■ CONSIGNE ■
Recopiez s'il vous plaît, mot pour mot et en entier, l'article ci-dessous sur la façon d'expliquer les attentats aux élèves de Haute-Loire.

═════ TEXTE SOURCE

Attentats terroristes : comment expliquer l'inexplicable aux élèves de Haute-Loire ?

, Mise à jour le 27/11/2020 à 08:32

Il serait inutile et contre-productif d'essayer de cacher la vérité aux enfants, dans l'espoir de les préserver. Les attentats à Charlie Hebdo, à Montrouge, à l'Hyper Cacher de la porte de Vincennes et à l'imprimerie de Dammartin-en-Goële tournent en boucle dans les médias. Ils sont dans toutes les têtes et dans dans la plupart des conversations. "Ma fille de trois ans est revenue de l'école en chantant 'Lichar Lichar Lichar' mardi, raconte cette jeune mère de Vals près Le Puy, comme quoi, les enfants même les plus jeunes en entendent parler".
Il paraît bien évident qu'aborder ce type d'événements auprès des élèves n'est pas une chose aisée. Entre un élève de maternelle et de terminale, les moyens et les attentes ne sont pas les mêmes. C'est pourquoi nous avons sollicité le corps enseignant de trois établissements, public et privé : l'école élémentaire Saint-Joseph Paradis d'Espaly-Saint-Marcel, le collège de Corsac à Brives-Charensac et le lycée Léonard de Vinci à Monistrol-sur-Loire.

"Ils ont surtout retenu la vidéo montrant le policier abattu au sol"
Cathy Rochette est enseignante en grande section et en CP à l'école élémentaire Saint-Joseph Paradis d'Espaly. "Dès le lendemain de la tuerie, nous nous sommes réunis le matin et des enfants ont abordé le sujet car ils avaient vu la veille des images à la télévision. Ils ont surtout retenu la vidéo montrant le policier abattu au sol", relate-t-elle, tout en confessant la difficulté d'expliquer le pourquoi de cette tuerie, alors que les enfants ne connaissaient pas ce journal.
"J'ai dû leur expliquer ce que montraient et faisaient les gens qui y travaillaient et pourquoi on avait tiré sur eux", explique-t-elle, avant qu'elle ne lance un débat sur la question : a-t-on le droit de tuer pour des dessins, pour des paroles ?

══════════
═════ MATÉRIEL EXTRAIT

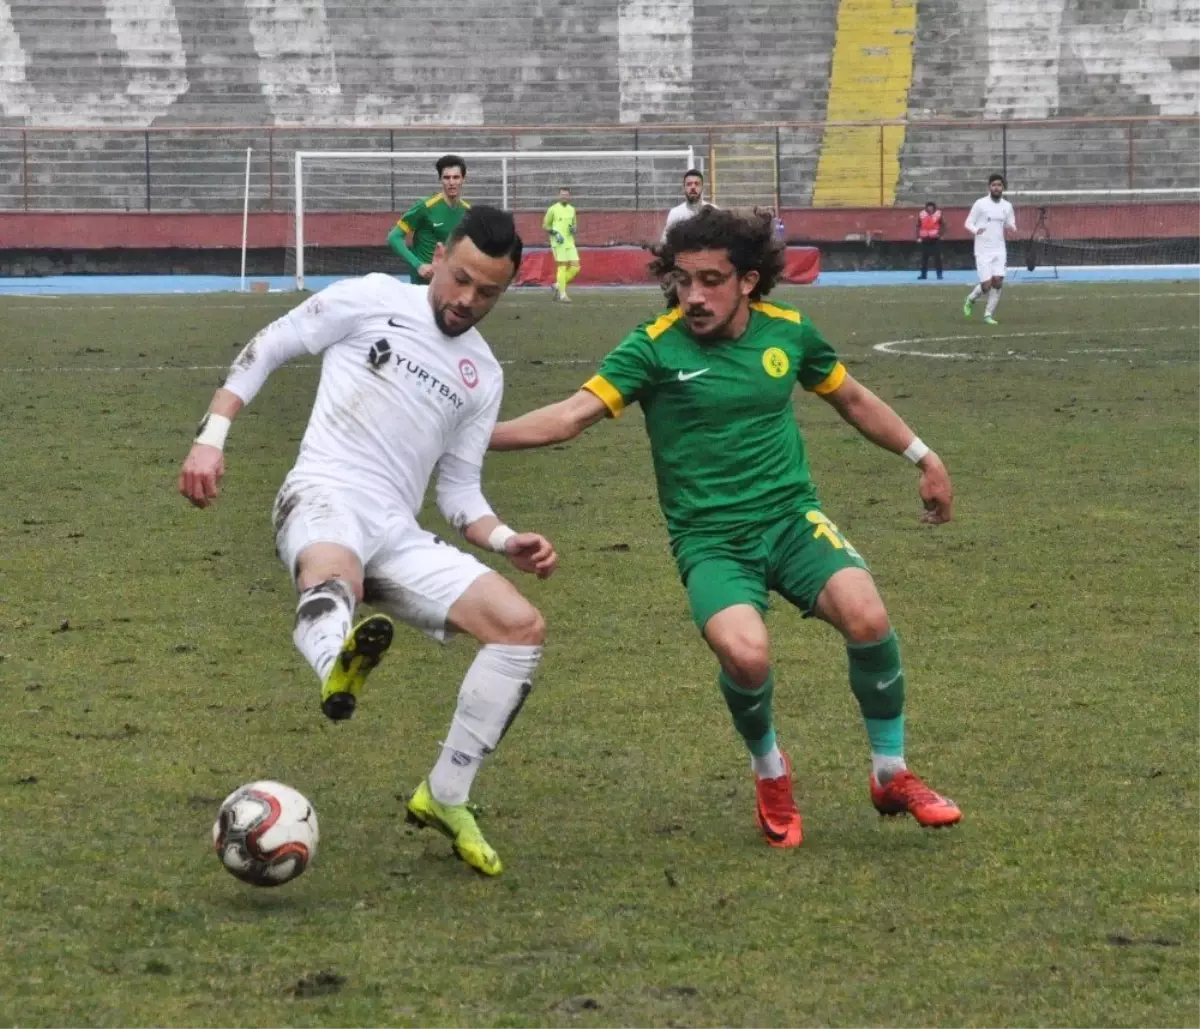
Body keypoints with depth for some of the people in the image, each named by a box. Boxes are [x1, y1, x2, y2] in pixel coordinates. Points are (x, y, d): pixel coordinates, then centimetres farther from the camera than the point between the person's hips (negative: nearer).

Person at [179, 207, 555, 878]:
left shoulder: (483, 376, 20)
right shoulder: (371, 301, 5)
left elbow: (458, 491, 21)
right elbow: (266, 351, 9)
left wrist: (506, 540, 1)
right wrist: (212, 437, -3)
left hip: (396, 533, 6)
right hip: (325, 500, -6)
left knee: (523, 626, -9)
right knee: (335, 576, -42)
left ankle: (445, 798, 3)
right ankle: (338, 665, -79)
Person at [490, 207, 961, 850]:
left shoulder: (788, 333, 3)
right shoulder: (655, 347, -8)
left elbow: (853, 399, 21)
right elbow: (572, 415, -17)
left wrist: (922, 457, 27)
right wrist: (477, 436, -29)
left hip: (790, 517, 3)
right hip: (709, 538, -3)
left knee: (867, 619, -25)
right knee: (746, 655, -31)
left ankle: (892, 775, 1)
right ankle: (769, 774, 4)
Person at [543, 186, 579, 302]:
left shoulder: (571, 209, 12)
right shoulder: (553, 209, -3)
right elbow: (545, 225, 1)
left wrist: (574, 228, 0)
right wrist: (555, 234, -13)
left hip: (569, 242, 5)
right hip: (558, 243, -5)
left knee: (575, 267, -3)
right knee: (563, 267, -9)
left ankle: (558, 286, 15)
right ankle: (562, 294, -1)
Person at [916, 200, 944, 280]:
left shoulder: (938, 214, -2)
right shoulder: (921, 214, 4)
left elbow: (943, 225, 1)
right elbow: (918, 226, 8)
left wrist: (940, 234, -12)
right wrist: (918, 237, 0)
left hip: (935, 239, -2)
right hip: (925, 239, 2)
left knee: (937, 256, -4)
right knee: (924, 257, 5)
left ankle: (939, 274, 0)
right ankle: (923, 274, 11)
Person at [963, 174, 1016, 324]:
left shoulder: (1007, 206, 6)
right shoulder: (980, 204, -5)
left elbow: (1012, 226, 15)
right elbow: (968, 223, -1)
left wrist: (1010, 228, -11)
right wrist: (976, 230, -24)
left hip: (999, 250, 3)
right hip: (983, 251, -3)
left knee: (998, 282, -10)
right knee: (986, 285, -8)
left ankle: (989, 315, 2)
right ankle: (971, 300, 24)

══════════
═════ MATÉRIEL EXTRAIT

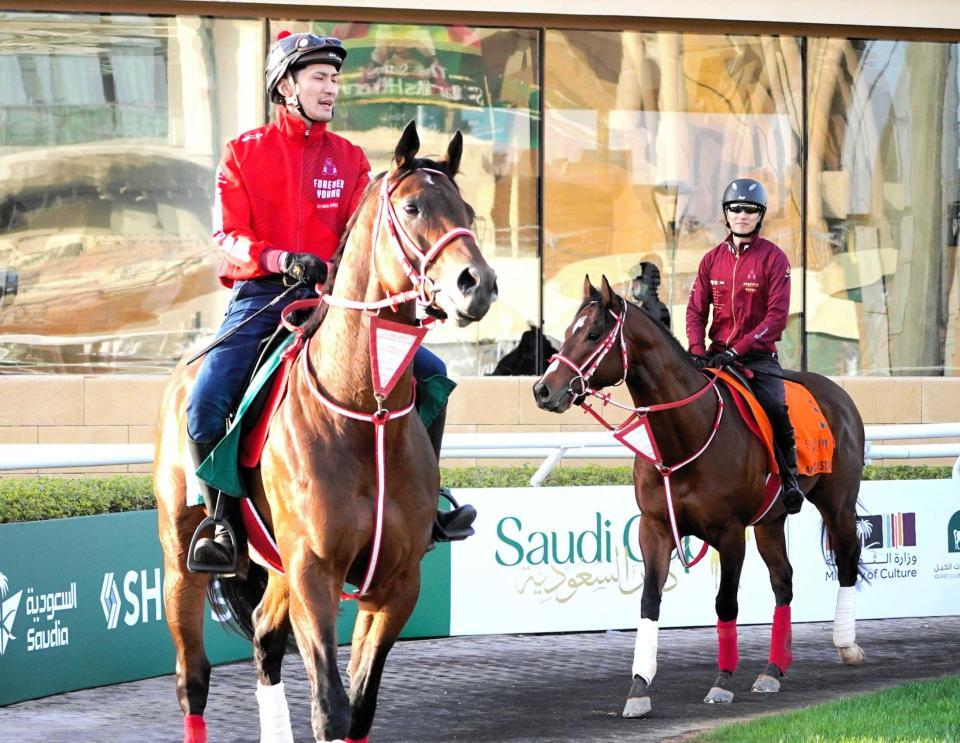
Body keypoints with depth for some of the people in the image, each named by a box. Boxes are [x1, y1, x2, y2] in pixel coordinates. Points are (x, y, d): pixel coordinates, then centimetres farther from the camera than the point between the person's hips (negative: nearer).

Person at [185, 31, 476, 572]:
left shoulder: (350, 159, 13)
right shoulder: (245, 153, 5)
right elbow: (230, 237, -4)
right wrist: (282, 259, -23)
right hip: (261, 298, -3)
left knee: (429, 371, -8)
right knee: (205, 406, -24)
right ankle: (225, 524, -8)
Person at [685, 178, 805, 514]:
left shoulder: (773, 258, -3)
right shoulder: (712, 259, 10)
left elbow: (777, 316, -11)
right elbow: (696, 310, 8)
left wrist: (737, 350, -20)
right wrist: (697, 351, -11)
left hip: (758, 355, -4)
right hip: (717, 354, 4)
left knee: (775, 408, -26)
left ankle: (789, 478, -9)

══════════

■ SOLUTION RÉDIGÉE ■
Attentats terroristes : comment expliquer l'inexplicable aux élèves de Haute-Loire ?

, Mise à jour le 27/11/2020 à 08:32

Il serait inutile et contre-productif d'essayer de cacher la vérité aux enfants, dans l'espoir de les préserver. Les attentats à Charlie Hebdo, à Montrouge, à l'Hyper Cacher de la porte de Vincennes et à l'imprimerie de Dammartin-en-Goële tournent en boucle dans les médias. Ils sont dans toutes les têtes et dans dans la plupart des conversations. "Ma fille de trois ans est revenue de l'école en chantant 'Lichar Lichar Lichar' mardi, raconte cette jeune mère de Vals près Le Puy, comme quoi, les enfants même les plus jeunes en entendent parler".
Il paraît bien évident qu'aborder ce type d'événements auprès des élèves n'est pas une chose aisée. Entre un élève de maternelle et de terminale, les moyens et les attentes ne sont pas les mêmes. C'est pourquoi nous avons sollicité le corps enseignant de trois établissements, public et privé : l'école élémentaire Saint-Joseph Paradis d'Espaly-Saint-Marcel, le collège de Corsac à Brives-Charensac et le lycée Léonard de Vinci à Monistrol-sur-Loire.

"Ils ont surtout retenu la vidéo montrant le policier abattu au sol"
Cathy Rochette est enseignante en grande section et en CP à l'école élémentaire Saint-Joseph Paradis d'Espaly. "Dès le lendemain de la tuerie, nous nous sommes réunis le matin et des enfants ont abordé le sujet car ils avaient vu la veille des images à la télévision. Ils ont surtout retenu la vidéo montrant le policier abattu au sol", relate-t-elle, tout en confessant la difficulté d'expliquer le pourquoi de cette tuerie, alors que les enfants ne connaissaient pas ce journal.
"J'ai dû leur expliquer ce que montraient et faisaient les gens qui y travaillaient et pourquoi on avait tiré sur eux", explique-t-elle, avant qu'elle ne lance un débat sur la question : a-t-on le droit de tuer pour des dessins, pour des paroles ?